Danny, the timekeeper, looked at his stopwatch and yelled, “Two minutes,” and the fury continued: smash, smash, smash, scream, smash, scream …

And the sirens wailed like banshees.

Rachel, wild brown hair curling out from under her ski mask, got Christopher to break a door marked
DR. LAWRENCE JANES
.

Inside, she found a secretary’s desk near the door and an enclosed space at the back. She went straight to a double-wide fourdrawer file cabinet. The cabinet was locked, but she pulled a short crowbar out of her belt, wedged it into the lip of the drawer, and then stood back while Christopher gave the bar a whack.
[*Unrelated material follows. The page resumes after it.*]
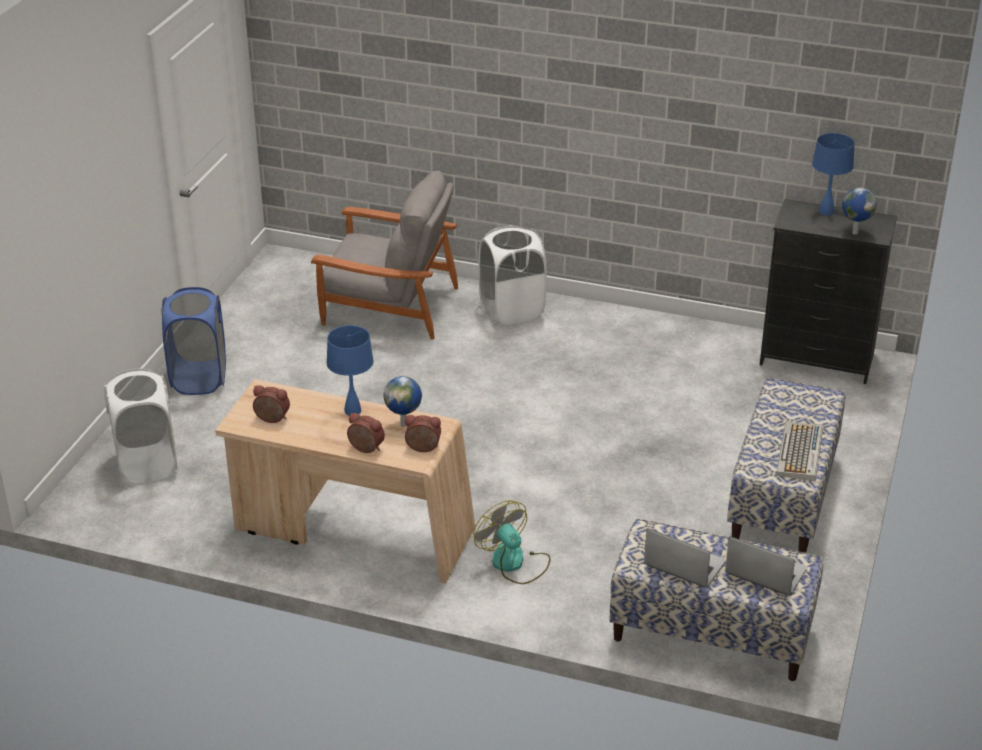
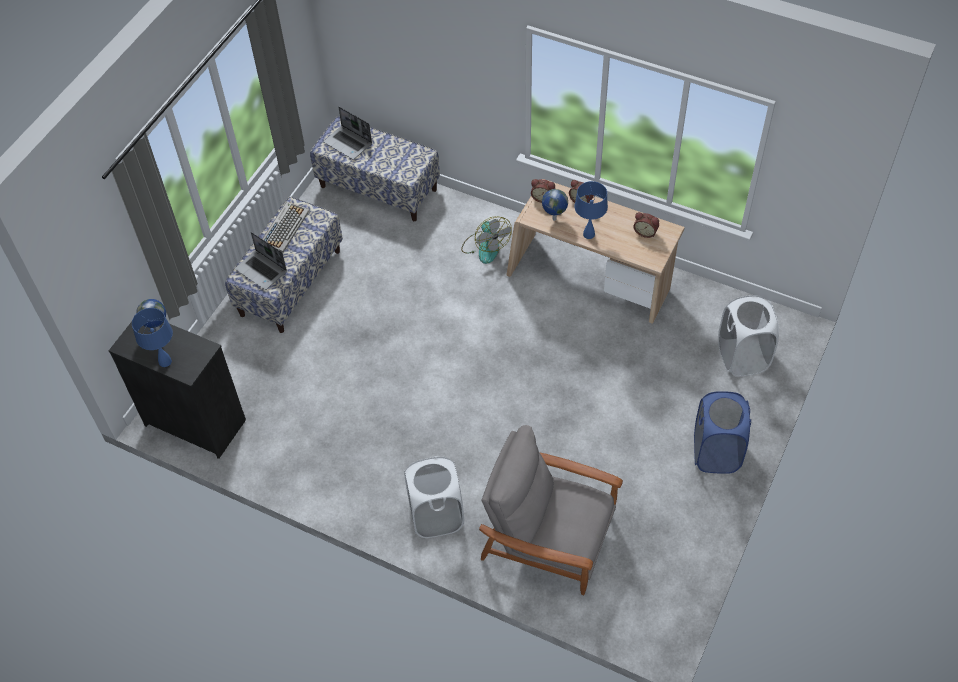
camera: 170 degrees left, 20 degrees up
(683, 564) = (394, 152): laptop -> laptop (262, 270)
The door popped loose, revealing a line of hanging folders. She pulled three of them out, carried them to the desk, and shook them. An envelope containing a thumb drive popped out of each.

They’d been told by their insider that the thumb drives contained backup files and reports on the research being done at the facility. She went back for more folders, shaking out the thumb drives.

“Rachel!” A thin, awkward teen stepped in, banging his hip on the desk but holding fast to a maimed rat. His voice was cool, but the anger clawed through. “Look at this! Look what they’re doing. They cut off her legs! How could they do that?”

The woman barely looked up. “Not
how

why
?” she said, and dumped four more drives onto the desk. “Put that thing down and stick these drives in your pockets.”